Morgan Stanley echoed that sentiment, pointing out the technology platform’s ability to absorb and run multiple brands, and the company’s strong balance sheet all look like “key drivers towards more potential M&A activity in the coming years”.
It’s an option Corcoran refused to rule out in the recent earnings call, confirming the company is back to a “steady state” and willing to look at potential options as and when they arise.
“We are a balanced portfolio with international diversification with a great platform to generate growth – that doesn’t require M&A but if the right thing came at the right price we would look at them,” the CEO said.
Target engaged
But what kind of acquisition would the firm be looking for? Management was understandably tight-lipped about a specific target, but as one analyst speaking on the condition of anonymity suggested, there were two routes forward for PPB.
“They over-indexed in betting and over-indexed in the UK, so they can either try and reinforce those positions – operational M&A – or diversify – strategic M&A,” the analyst said.
The diversification options are more immediately obvious with pure gaming brands – the type Corcoran admitted were outperforming sportsbooks on gaming – presumably at the top of the list. Peel Hunt’s Ivor Jones mooted 888 among the possible targets, and the casino-led brand could potentially be a willing partner, with its CEO Itai Freiberger telling EGR Intel last month: “888 will be a major player in future industry consolidation.”
Abroad, there are plenty of rumours swirling about Las Vegas that PPB has agreed a deal to buy a sportsbook operator, which would mark the firm’s first pure sportsbook play in the market, to go alongside its New Jersey casino, New Jersey Exchange and horseracing network TVG. Hartnett said he had “nothing to say” about such an acquisition.
The strategic M&A options could also be interesting, with a potential focus on content – think Sky Bet and Oddschecker for example – or technology, as the firm looks to bring even more of its pricing feeds in-house.
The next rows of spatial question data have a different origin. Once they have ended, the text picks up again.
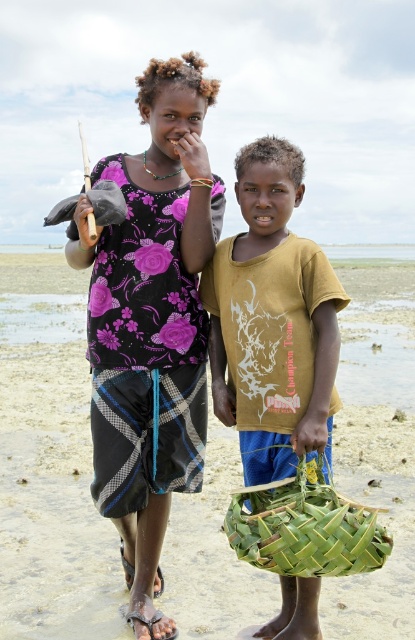
This screenshot has height=640, width=415. What do you see at coordinates (151, 316) in the screenshot?
I see `purple floral shirt at center` at bounding box center [151, 316].

Where is `purple floral shirt at center`? The height and width of the screenshot is (640, 415). purple floral shirt at center is located at coordinates (151, 316).

I want to click on purple floral shirt at center, so click(x=151, y=316).

Which of these two, purple floral shirt at center or brown woven sandal at lower center, stands shorter?

Standing shorter between the two is brown woven sandal at lower center.

Who is more distant from viewer, (182, 147) or (158, 637)?

The point (182, 147) is more distant.

Where is `purple floral shirt at center`? The width and height of the screenshot is (415, 640). purple floral shirt at center is located at coordinates (151, 316).

Is point (82, 564) less distant than point (161, 572)?

No, (82, 564) is further to viewer.

Between point (390, 404) and point (156, 568), which one is positioned in front?

Positioned in front is point (156, 568).

Is point (334, 481) positioned after point (122, 554)?

Yes.

The width and height of the screenshot is (415, 640). I want to click on green woven basket at center, so point(49,461).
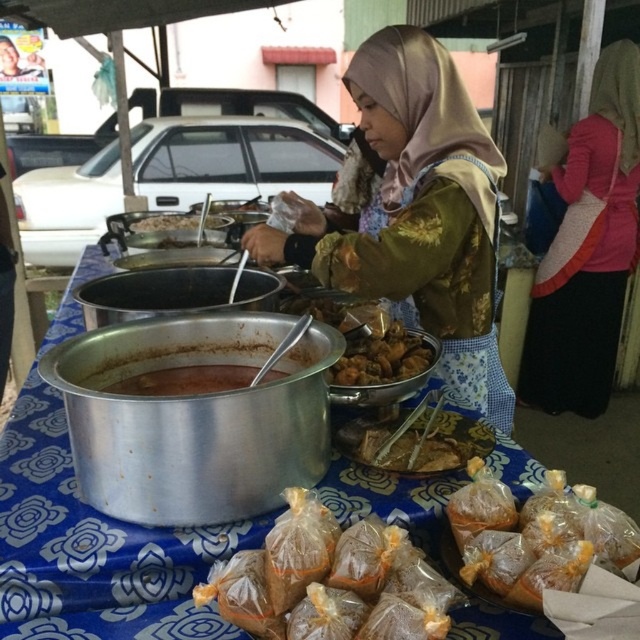
Question: Which of the following is the closest to the observer?

Choices:
 (A) [440, 275]
 (B) [544, 355]
 (C) [211, 218]

Answer: (A)

Question: Which object is closer to the camera taking this photo?

Choices:
 (A) brown matte bowl at center
 (B) brown matte soup at center

Answer: (B)

Question: Which of the following is the closest to the observer?

Choices:
 (A) (467, 221)
 (B) (276, 348)

Answer: (B)

Question: In this image, where is shiny metallic bowl at center located relative to brown matte bowl at center?

Choices:
 (A) below
 (B) above

Answer: (A)

Question: Does gold metallic dress at center appear on the left side of translucent plastic bags at lower center?

Choices:
 (A) no
 (B) yes

Answer: (A)

Question: From the image, what is the correct spatial relationship of silver metallic table at center in relation to translucent plastic bags at lower center?

Choices:
 (A) left
 (B) right

Answer: (A)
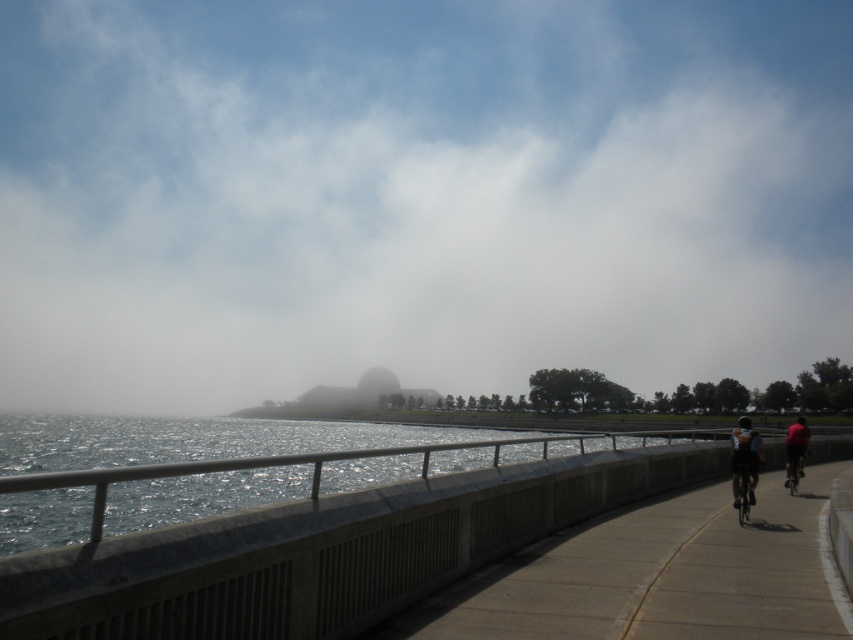
You are standing at the paved pathway and want to take a photo of the dome shaped structure in the background. However, there is an object blocking your view at point [416,196]. What is the object blocking your view?

The foggy atmosphere at upper center is located at point [416,196], so the object blocking your view is the foggy atmosphere at upper center.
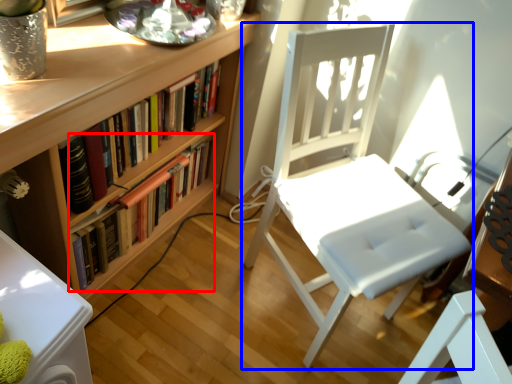
Question: Which object appears closest to the camera in this image, book (highlighted by a red box) or chair (highlighted by a blue box)?

Choices:
 (A) book
 (B) chair

Answer: (B)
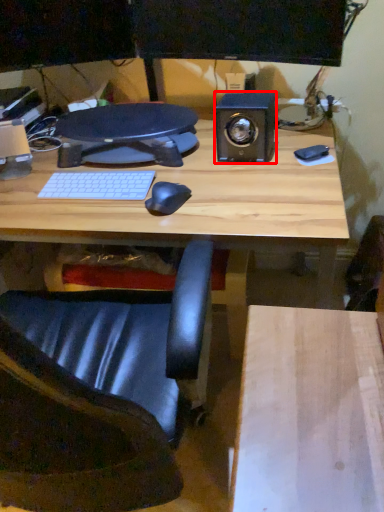
Question: From the image's perspective, what is the correct spatial positioning of speaker (annotated by the red box) in reference to chair?

Choices:
 (A) below
 (B) above

Answer: (B)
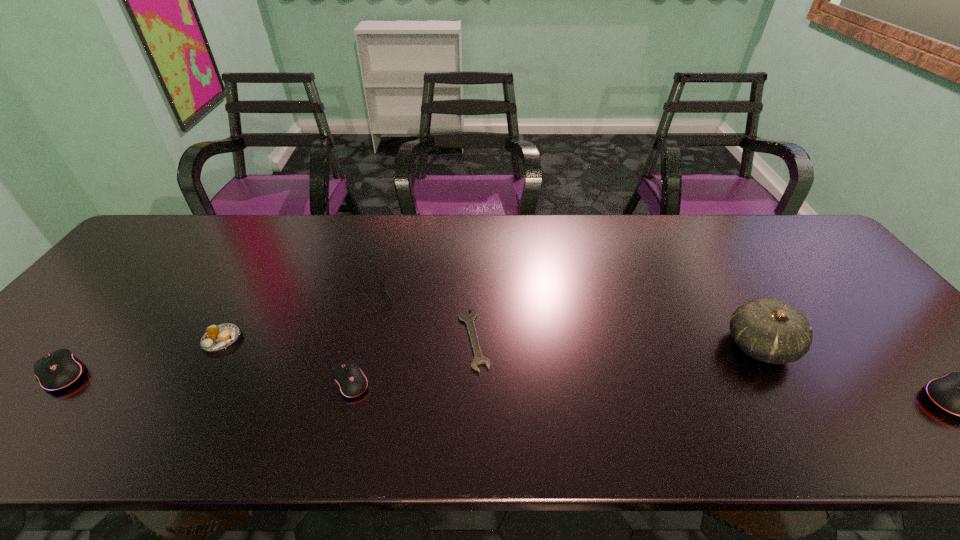
You are a GUI agent. You are given a task and a screenshot of the screen. Output one action in this format:
    pyautogui.click(x=<x>, y=<y>)
    Task: Click on the free spot at the left edge of the desktop
    This screenshot has height=540, width=960.
    Given the screenshot: What is the action you would take?
    pyautogui.click(x=22, y=373)

Locate an element on the screen. The width and height of the screenshot is (960, 540). blank area at the far left corner is located at coordinates pos(148,250).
The options are essentially limitless for a firm which possesses more routes to growth than just about any competitor. M&A aside, it has a unique product in the Exchange that will grant it differentiation in any market. It has high-performing sportbook brands that will soon be even more technologically efficient and can cater to the full spectrum of customers. It has a one of the best marketing teams in the sector under the Paddy Power brand, with such a large budget it literally can’t find anywhere else to spend. And it’s all guided by one of the most respected management teams in gambling.
At worst, the company will remain a market leader by growing steadily. At best, it has the potential to revolutionise the sector. Sounds like a fair bet.